Work item:
The reply consists of one number only: how many lines in the listing below contain the word "casing".

___

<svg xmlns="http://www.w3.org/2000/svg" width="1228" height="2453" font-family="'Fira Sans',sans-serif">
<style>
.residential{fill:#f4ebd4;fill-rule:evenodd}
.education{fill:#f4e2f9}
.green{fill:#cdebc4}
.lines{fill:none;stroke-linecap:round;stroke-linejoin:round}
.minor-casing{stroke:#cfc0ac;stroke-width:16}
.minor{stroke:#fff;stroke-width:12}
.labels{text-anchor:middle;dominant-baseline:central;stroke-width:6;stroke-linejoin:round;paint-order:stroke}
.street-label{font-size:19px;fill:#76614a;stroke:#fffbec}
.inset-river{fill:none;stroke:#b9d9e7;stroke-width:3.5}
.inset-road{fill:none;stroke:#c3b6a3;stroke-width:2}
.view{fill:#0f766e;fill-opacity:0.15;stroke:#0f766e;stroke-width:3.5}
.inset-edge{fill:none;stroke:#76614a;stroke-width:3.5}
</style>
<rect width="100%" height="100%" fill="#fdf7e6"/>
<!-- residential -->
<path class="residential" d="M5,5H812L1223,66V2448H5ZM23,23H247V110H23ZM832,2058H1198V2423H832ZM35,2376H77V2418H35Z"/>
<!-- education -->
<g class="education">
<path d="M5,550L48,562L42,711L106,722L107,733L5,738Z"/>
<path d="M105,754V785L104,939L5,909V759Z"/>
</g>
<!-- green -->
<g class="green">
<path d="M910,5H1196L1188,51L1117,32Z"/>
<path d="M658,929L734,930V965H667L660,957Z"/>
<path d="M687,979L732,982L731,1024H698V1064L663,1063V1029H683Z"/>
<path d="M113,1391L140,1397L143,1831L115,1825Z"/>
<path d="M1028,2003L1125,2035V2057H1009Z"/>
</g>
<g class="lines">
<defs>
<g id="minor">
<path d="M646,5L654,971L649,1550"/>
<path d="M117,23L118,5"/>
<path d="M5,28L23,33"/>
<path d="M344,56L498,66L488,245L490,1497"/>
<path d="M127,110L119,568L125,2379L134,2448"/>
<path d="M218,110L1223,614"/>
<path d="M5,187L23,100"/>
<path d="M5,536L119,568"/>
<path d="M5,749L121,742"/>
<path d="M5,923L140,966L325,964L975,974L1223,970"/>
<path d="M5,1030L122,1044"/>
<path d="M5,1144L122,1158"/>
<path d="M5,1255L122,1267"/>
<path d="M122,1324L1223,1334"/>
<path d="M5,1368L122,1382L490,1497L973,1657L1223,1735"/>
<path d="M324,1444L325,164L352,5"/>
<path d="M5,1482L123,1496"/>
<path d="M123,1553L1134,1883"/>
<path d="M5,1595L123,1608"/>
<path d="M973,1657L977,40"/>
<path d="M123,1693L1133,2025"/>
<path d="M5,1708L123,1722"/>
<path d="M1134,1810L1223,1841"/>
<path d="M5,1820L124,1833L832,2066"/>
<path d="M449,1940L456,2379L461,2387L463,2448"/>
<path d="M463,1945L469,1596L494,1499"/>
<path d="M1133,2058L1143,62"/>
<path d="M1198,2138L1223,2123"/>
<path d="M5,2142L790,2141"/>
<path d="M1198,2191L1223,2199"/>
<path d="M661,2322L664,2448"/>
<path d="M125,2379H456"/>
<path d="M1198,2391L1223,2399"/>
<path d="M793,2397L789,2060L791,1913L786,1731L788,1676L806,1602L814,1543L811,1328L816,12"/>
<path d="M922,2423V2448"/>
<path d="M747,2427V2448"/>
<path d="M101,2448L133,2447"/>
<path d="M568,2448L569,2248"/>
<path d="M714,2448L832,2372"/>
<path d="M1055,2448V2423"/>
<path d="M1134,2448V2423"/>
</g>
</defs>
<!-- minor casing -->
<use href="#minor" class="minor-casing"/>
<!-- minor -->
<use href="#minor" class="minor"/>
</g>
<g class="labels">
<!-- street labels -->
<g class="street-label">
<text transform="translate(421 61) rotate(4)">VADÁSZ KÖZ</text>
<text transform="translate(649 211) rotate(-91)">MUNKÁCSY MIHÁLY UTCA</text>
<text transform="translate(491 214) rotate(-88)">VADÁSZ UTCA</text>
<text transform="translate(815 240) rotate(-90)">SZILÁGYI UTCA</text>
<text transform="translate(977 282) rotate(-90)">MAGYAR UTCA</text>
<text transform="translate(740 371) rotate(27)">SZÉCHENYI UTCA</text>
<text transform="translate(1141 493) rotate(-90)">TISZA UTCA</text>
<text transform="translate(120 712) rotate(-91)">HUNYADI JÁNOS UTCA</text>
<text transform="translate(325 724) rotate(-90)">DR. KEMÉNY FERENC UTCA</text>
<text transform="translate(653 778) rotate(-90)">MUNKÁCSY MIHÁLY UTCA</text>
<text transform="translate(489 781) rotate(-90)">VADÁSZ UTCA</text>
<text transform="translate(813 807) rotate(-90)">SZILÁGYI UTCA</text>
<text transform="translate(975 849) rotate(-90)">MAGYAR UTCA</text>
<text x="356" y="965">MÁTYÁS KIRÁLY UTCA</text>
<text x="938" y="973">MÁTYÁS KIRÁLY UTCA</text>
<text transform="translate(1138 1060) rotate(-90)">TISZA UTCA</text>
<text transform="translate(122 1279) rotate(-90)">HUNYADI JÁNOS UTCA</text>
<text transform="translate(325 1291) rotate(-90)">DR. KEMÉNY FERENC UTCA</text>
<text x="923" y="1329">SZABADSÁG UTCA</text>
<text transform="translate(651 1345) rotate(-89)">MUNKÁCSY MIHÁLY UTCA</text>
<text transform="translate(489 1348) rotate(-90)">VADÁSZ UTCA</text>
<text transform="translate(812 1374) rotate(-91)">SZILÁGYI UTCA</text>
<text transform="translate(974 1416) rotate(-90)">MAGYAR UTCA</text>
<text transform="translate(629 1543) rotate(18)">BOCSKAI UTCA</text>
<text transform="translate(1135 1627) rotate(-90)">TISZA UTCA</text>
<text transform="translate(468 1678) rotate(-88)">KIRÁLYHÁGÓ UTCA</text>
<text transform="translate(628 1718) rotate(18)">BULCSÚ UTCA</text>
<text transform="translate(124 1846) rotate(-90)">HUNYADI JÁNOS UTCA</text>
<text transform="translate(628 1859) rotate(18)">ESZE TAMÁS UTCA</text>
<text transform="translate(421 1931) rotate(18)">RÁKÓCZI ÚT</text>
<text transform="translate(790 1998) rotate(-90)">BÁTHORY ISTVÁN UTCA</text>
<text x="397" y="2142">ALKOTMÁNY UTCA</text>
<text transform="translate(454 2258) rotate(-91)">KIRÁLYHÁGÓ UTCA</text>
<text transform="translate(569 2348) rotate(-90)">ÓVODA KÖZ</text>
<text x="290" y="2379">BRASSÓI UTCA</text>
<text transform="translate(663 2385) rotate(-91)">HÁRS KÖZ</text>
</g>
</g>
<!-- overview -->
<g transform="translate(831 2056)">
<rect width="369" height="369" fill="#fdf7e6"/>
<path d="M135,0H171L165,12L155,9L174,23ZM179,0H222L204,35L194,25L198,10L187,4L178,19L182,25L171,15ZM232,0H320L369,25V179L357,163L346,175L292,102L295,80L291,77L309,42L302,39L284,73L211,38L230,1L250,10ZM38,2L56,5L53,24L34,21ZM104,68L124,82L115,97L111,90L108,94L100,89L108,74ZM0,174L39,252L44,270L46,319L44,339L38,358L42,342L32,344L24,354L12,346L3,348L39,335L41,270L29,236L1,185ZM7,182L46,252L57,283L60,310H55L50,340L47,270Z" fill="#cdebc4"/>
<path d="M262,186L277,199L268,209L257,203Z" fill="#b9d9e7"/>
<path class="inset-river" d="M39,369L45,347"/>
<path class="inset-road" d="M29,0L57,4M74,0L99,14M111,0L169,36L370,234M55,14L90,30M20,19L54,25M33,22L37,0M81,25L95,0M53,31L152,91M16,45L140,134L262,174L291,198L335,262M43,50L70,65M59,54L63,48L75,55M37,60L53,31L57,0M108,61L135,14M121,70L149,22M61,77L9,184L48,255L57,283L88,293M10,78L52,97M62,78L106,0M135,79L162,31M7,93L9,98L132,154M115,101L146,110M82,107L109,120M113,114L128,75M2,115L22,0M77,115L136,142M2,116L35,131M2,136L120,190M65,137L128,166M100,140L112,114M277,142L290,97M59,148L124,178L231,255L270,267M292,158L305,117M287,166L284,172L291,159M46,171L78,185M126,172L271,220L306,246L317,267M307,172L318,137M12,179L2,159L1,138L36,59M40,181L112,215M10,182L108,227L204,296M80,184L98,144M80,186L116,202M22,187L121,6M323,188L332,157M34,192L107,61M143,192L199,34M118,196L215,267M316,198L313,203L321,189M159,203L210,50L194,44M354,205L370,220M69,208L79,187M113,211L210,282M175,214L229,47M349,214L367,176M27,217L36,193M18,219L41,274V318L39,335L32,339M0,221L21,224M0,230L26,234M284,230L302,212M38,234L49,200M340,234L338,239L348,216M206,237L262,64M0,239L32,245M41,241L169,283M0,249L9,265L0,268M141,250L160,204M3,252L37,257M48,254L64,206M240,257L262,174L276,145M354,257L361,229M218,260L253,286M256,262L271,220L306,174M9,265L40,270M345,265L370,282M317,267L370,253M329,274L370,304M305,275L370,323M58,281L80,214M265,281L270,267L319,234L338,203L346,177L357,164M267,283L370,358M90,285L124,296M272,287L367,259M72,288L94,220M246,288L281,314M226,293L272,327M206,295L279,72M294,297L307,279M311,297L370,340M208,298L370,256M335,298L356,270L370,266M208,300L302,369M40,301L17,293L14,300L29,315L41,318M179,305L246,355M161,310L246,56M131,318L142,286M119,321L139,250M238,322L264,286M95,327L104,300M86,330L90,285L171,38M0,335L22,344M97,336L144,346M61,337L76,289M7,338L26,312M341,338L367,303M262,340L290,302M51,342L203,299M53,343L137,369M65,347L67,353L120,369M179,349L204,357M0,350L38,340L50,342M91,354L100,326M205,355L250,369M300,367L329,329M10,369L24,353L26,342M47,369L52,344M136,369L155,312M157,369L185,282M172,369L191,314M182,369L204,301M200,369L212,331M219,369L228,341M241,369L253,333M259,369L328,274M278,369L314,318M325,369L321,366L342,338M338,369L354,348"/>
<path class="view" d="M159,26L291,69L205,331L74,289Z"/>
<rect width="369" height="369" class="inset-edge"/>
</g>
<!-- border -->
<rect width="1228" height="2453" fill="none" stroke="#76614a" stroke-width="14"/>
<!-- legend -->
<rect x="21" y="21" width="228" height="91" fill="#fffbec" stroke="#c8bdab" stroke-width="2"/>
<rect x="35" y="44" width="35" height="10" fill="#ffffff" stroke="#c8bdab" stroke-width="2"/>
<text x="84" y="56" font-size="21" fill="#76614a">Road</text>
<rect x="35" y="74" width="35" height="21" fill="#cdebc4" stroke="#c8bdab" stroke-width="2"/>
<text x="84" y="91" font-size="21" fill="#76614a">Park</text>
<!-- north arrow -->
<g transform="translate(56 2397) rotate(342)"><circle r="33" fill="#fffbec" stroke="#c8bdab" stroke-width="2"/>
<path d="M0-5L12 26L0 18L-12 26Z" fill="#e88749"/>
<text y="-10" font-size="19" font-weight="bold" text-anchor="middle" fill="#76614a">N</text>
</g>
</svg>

___

Solution for this task:
3